Entries shown →

------------------------------

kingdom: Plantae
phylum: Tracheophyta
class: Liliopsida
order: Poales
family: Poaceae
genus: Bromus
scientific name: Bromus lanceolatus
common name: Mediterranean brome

------------------------------

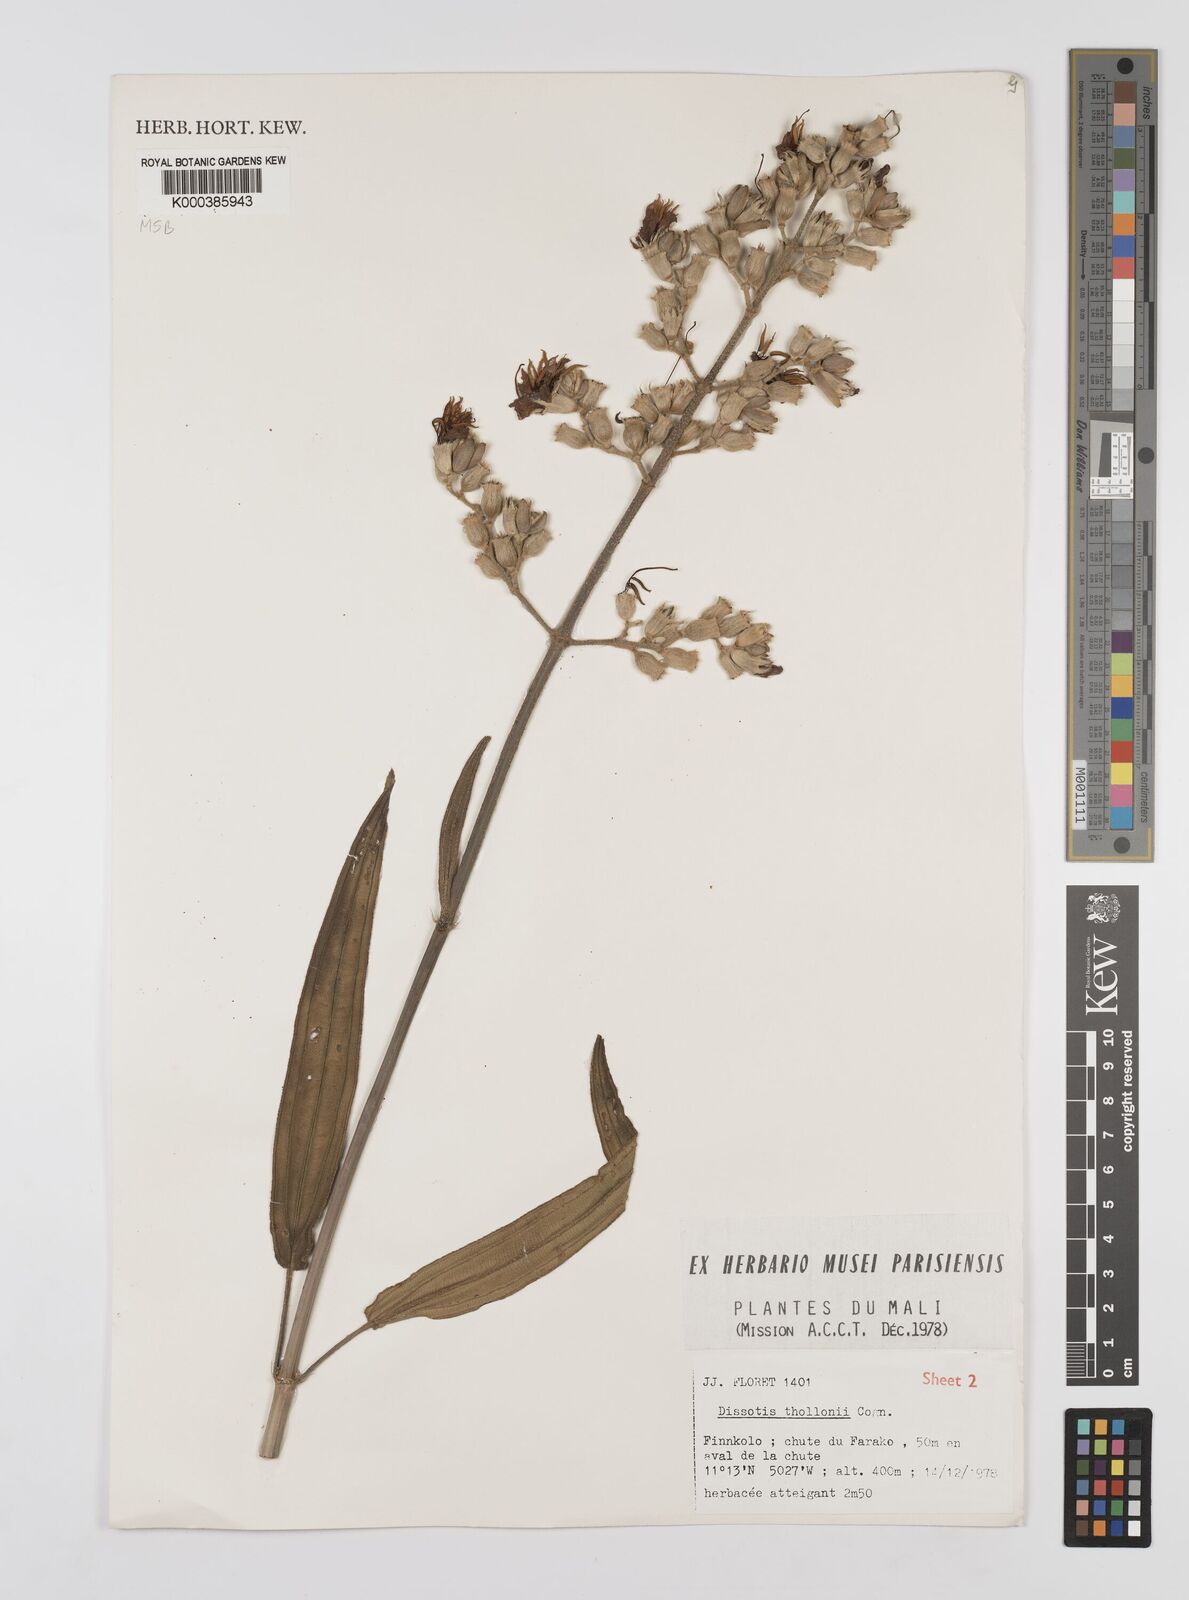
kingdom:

------------------------------

Repeat the lines from the one containing "kingdom: Plantae" through the one containing "scientific name: Bromus lanceolatus", keeping each exactly as it appears.

Task result →
kingdom: Plantae
phylum: Tracheophyta
class: Liliopsida
order: Poales
family: Poaceae
genus: Bromus
scientific name: Bromus lanceolatus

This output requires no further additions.